Facebook’s Newest Venture: Sex Trafficking
Facebook Continues to Make Bad Headlines
Cristal M Clark
Facebook hasn’t been one to really give a shit the past few years about any of its data leaks, tracking users without permission, allowing the spread of misinformation, and now not surprising sex trafficking.
No, you didn’t read that wrong, facebook according to a newly released report published by the Human Trafficking Institute is the most commonly used social media platform for human sex trafficking recruitment in the US.
Bravo Mark Zuckerberg, bra-fucking-vo, Mark.
Facebook was the most common platform for child recruitment, with the report noting that “65% of child victims recruited on social media were recruited through Facebook.” That is over half of the online recruitment effort, over half!
Facebook, by the way, is not really all that popular with teens, while roughly 70% of American adults frequent the site, it is not the favored platform among teens. Roughly 51% of teems used the network, while YouTube, Instagram, and Snapchat took the top spots in a 2018 survey. Yet, the report says, “Despite Facebook’s reputation as a less popular platform among teenagers, it was a more common platform for recruiting child victims than adult victims in 2020 active sex trafficking cases.”
Why is that? Because Facebook has some frighteningly lax rules, allows for rampant stalking, does very little to thwart obvious scams, phishing attempts, bots and the like. And, Facebook encourages users to share detailed intel about one’s life. I am sure you have all seen the posts, the shitty memes that ask seemingly innocent questions.
These bulishit memes are designed to obtain even more information about you, scammers and even sex traffickers utilize that information to steal your identity for the purpose of scamming banks and credit card companies out of money, some use it to stalk people and others, to sex traffic.
The problem is not the users, the problem is the platform itself.

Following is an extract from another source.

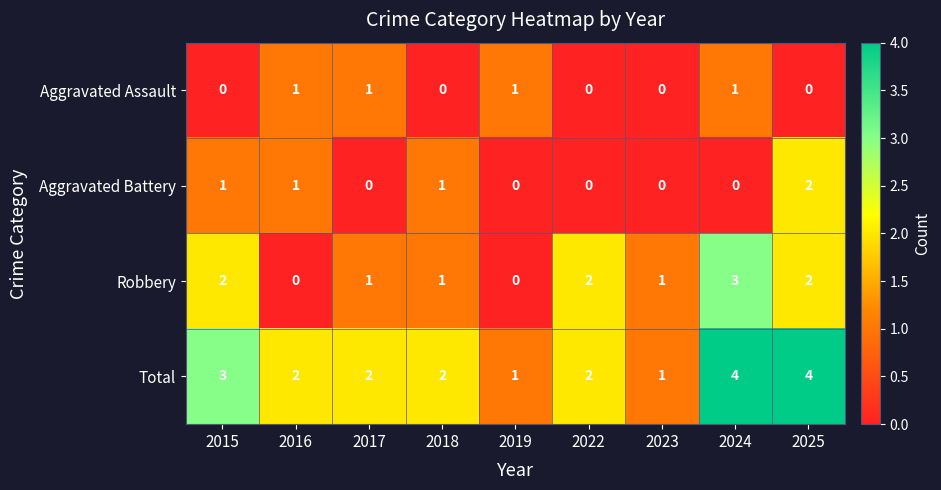

What is the difference between the highest and lowest values at 2024?

4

If the platform really cared at all about users it would in fact not allow for so much personal information to be shared and would in fact stop these bogus memes, questions tossed out to readers and the like.
The point is, users of the platform are simply and only the almighty dollar sign to Mark Zuckerberg and to the platform’s advertisers.
The clear and obvious answer here is that the platform should face strict regulation. I know people don’t like that, but none of you want your daughters sex trafficked so choose one or the other here. Telling kids not to do something is like trying to wrangle feral cats.
The platform either needs to be taken offline or it needs to be heavily regulated and held accountable for a change.